Penulis : Busranto Latif Doa
Sumber Foto : Koleksi Pribadi
Suatu hal yang jarang dilakukan oleh para pemerhati sejarah dan budaya “Moloku Kie Raha” (Maluku Utara)
adalah membahas tentang Kesultanan Jailolo di pulau Halmahera yang
telah lama vacum. Hal ini disebabkan minimnya sumber dan referensi yang
menunjang pembahasan tentang hal itu. Dalam penulisan sejarah oleh
bangsa Eropa, Jailolo sering ditulis “Gilolo”
yang menurut sebagian besar sumber barat dianggap sebagai cikal-bakal
kerajaan-kerajaan berikutnya di kawasan Maluku bagian utara, (kerajaan pertama dan tertua di jazirah maluku).
Menelusuri dan membahas jejak sejarah kesultanan Jailolo, menjadi lebih menarik akhir-akhir ini, setelah dinobatkannya Sdr. Abdullah “Abdul Rahman Haryanto” Syah menjadi Sultan Jailolo yang dilakukan di dalam keraton kesultanan Ternate atas prakarsa Sri Sultan Ternate ; H. Mudafar Syah II
pada beberapa tahun yang lalu.
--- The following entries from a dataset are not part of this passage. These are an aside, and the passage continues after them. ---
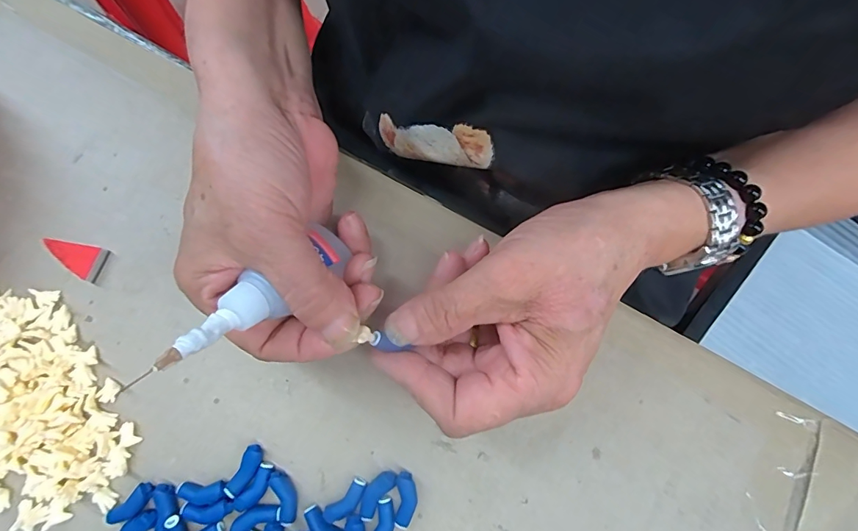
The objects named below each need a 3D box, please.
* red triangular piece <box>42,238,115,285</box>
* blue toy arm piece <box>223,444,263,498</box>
[{"bbox_3d":[-0.193,-0.004,0.236,0.035,0.005,0.018,19,78,5],"label":"red triangular piece"},{"bbox_3d":[-0.090,0.101,0.212,0.010,0.006,0.024,23,78,6],"label":"blue toy arm piece"}]

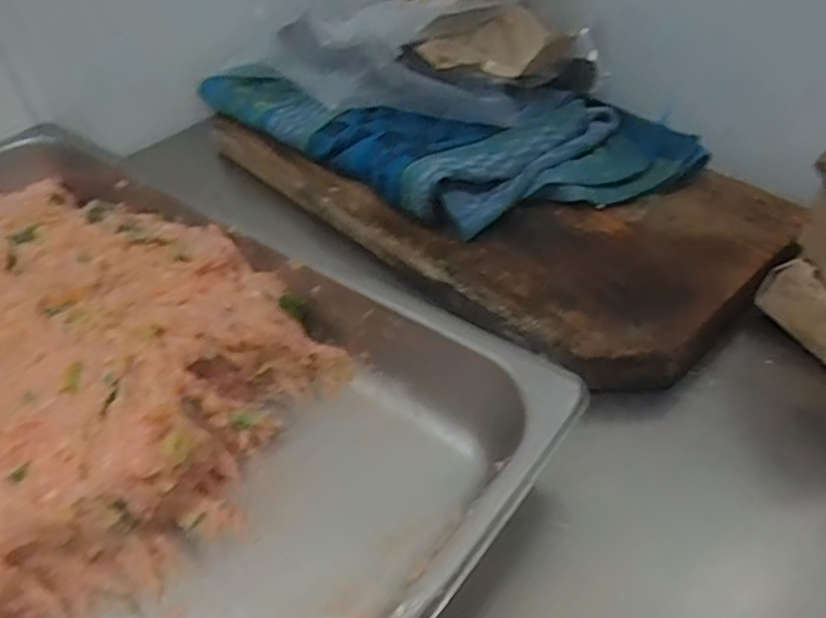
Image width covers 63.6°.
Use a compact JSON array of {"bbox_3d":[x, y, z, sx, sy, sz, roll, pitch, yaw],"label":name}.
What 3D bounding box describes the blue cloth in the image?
[{"bbox_3d":[0.016,-0.163,0.555,0.397,0.040,0.204,33,56,31],"label":"blue cloth"}]

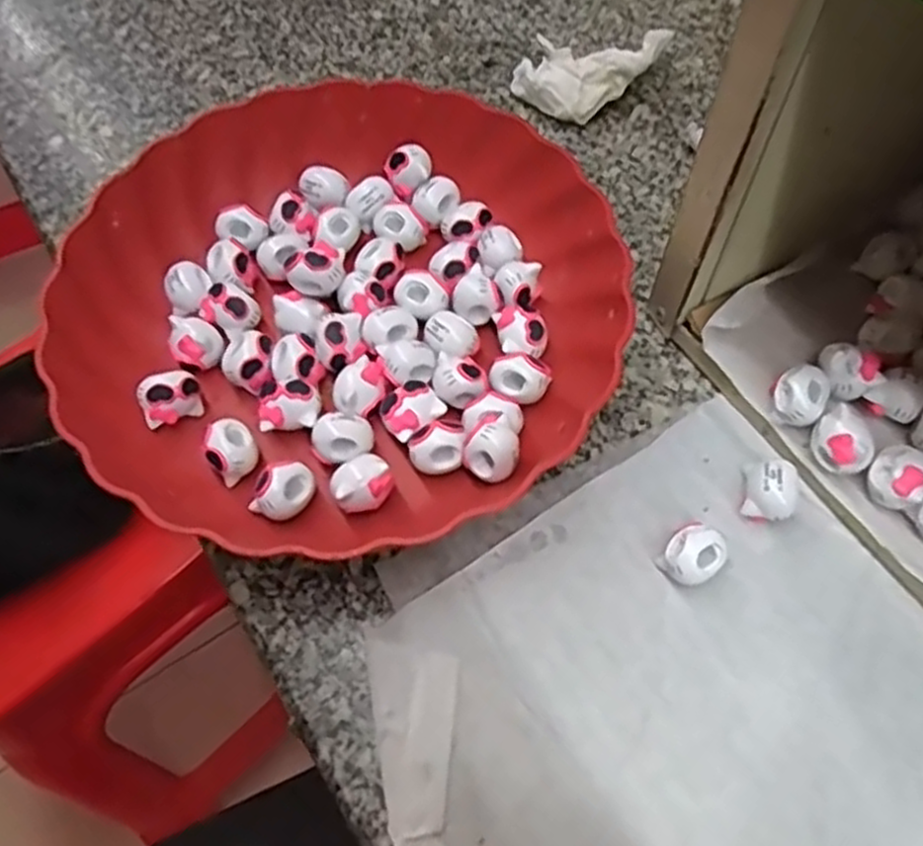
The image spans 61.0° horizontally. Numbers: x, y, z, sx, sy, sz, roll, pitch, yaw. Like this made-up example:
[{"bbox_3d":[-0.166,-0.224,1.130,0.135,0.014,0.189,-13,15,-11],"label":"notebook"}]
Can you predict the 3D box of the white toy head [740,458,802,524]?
[{"bbox_3d":[0.128,0.029,0.324,0.022,0.019,0.024,24,64,14],"label":"white toy head"}]

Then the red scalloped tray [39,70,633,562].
[{"bbox_3d":[-0.053,-0.056,0.364,0.246,0.050,0.249,5,61,4],"label":"red scalloped tray"}]

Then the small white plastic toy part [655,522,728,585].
[{"bbox_3d":[0.091,0.053,0.310,0.020,0.021,0.023,39,68,20],"label":"small white plastic toy part"}]

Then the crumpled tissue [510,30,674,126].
[{"bbox_3d":[0.071,-0.192,0.436,0.082,0.033,0.039,-2,61,0],"label":"crumpled tissue"}]

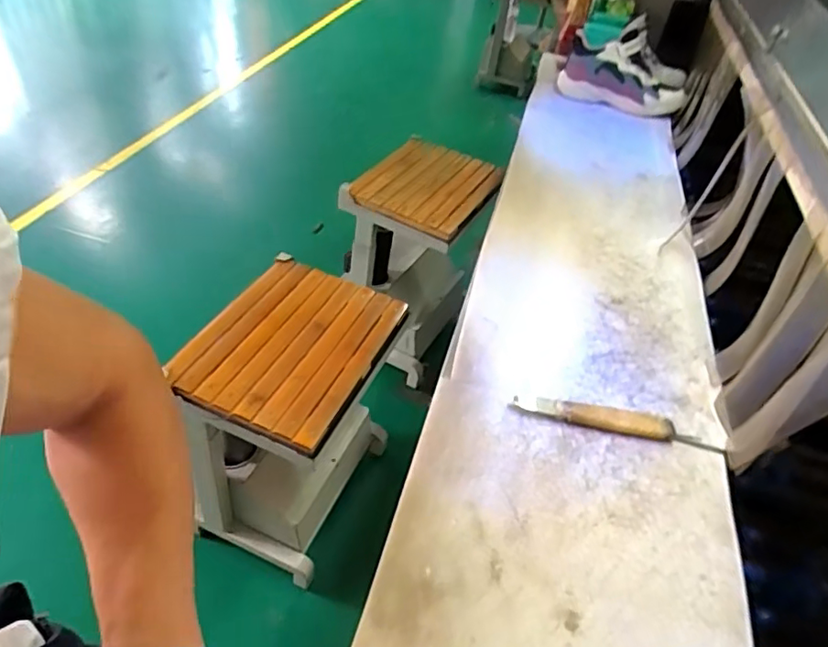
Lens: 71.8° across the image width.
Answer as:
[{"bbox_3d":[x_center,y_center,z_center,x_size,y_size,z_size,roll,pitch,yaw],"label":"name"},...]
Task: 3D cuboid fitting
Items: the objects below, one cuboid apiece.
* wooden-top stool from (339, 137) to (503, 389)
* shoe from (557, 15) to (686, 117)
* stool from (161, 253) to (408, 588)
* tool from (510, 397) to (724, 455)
[{"bbox_3d":[0.013,-0.176,1.509,0.271,0.468,0.401,24,45,15],"label":"wooden-top stool"},{"bbox_3d":[0.456,-0.553,1.223,0.260,0.147,0.140,14,43,7],"label":"shoe"},{"bbox_3d":[-0.235,0.183,1.121,0.291,0.427,0.390,20,44,12],"label":"stool"},{"bbox_3d":[0.209,0.099,0.589,0.211,0.017,0.027,11,43,3],"label":"tool"}]

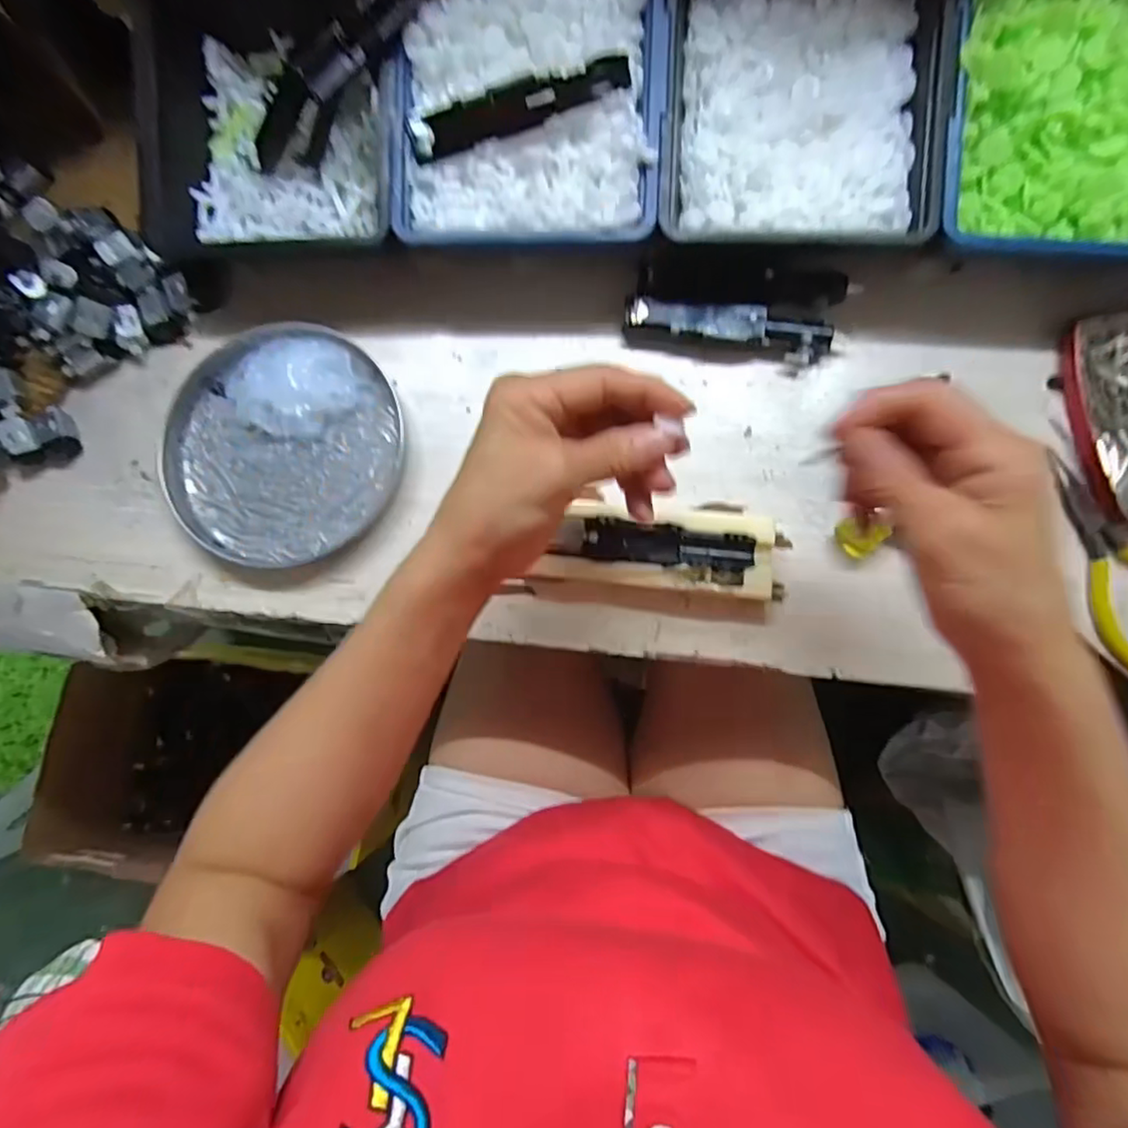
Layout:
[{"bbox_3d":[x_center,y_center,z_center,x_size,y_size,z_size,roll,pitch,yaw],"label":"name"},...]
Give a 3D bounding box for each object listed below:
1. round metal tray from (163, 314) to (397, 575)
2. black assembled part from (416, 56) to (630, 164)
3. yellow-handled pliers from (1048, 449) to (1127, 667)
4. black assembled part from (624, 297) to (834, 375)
[{"bbox_3d":[-0.171,-0.073,0.375,0.140,0.018,0.141,-20,82,1],"label":"round metal tray"},{"bbox_3d":[-0.022,-0.241,0.327,0.113,0.019,0.014,-15,82,1],"label":"black assembled part"},{"bbox_3d":[0.301,0.001,0.338,0.048,0.008,0.115,-28,82,0],"label":"yellow-handled pliers"},{"bbox_3d":[0.096,-0.138,0.367,0.118,0.020,0.024,11,84,5],"label":"black assembled part"}]

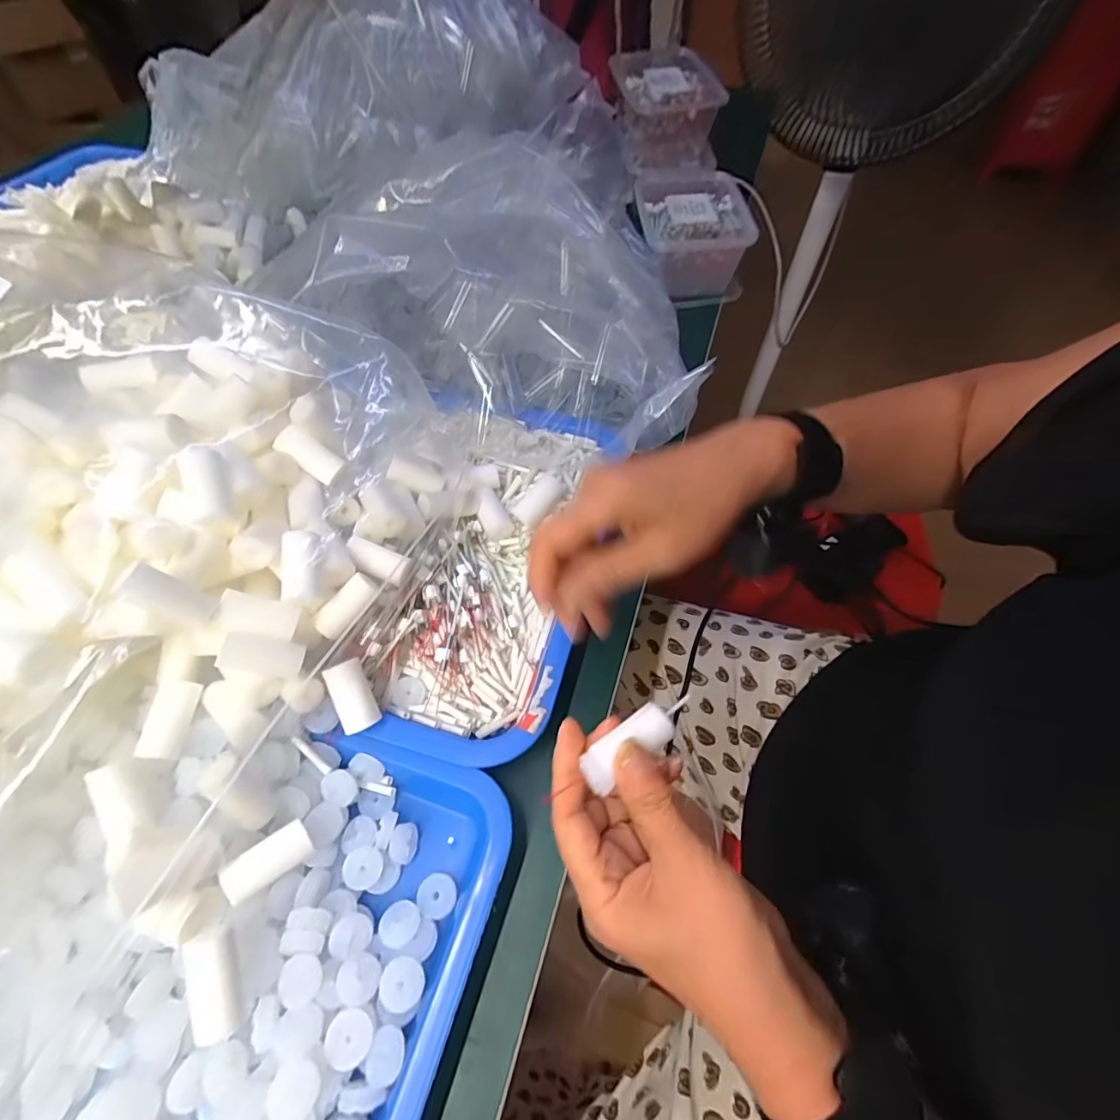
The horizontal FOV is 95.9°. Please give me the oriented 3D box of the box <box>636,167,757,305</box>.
[{"bbox_3d":[0.149,-0.380,0.591,0.117,0.076,0.170,1,57,2],"label":"box"}]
Yang lebih menarik lagi dari itu adalah
menelusuri keturunan dan sisilah para raja Jailolo itu sendiri.
Sekedar info, bahwa beberapa peneliti sejarah kerajaan-kerajaan di Indonesia seperti ; Donald P. Tick gRMK (di Belanda), Christoper Buyers dan Hans Hagerdal
hingga saat ini pun belum bisa membuat suatu tulisan atau buku yang
membahas tentang jejak sejarah dan sisilah raja-raja Jailolo secara utuh
dan mendetail. Kendala yang dihadapi adalah keterbatasan sumber dan
referensi penunjang dalam merekonstruksi kembali fakta sejarah
perjalanan kesultanan Jailolo. Sejauh ini, baru terdapat ahli sejarah
ternama dari Universitas Indonesia Prof. DR. Richard Z. Leiriza
yang sudah pernah membuat beberapa karya tulis tentang sejarah Raja
Jailolo dalam meraih gelar Ph.D tahun 1990 dengan Dissertasi berjudul “Raja Jailolo dan Halmahera Timur: Pergolakan di Laut Seram di awal abad ke-19” (The King of Jailolo and Eastern Halmahera: Social upheavals in the Seram Sea during the early 19th century). Kemudian dipublikasikan oleh Balai Pustaka, tahun 1994.
Buku
ini membahas secara detail tentang sepak terjang raja Jailolo yang
berkuasa di Halmahera timur dan pulau Seram di Maluku Tengah. (yang menurut periodesasi versi saya adalah periode Kesultanan Jailolo Tahap II dan III saja). Karena yang dibahas oleh beliau adalah “hanya”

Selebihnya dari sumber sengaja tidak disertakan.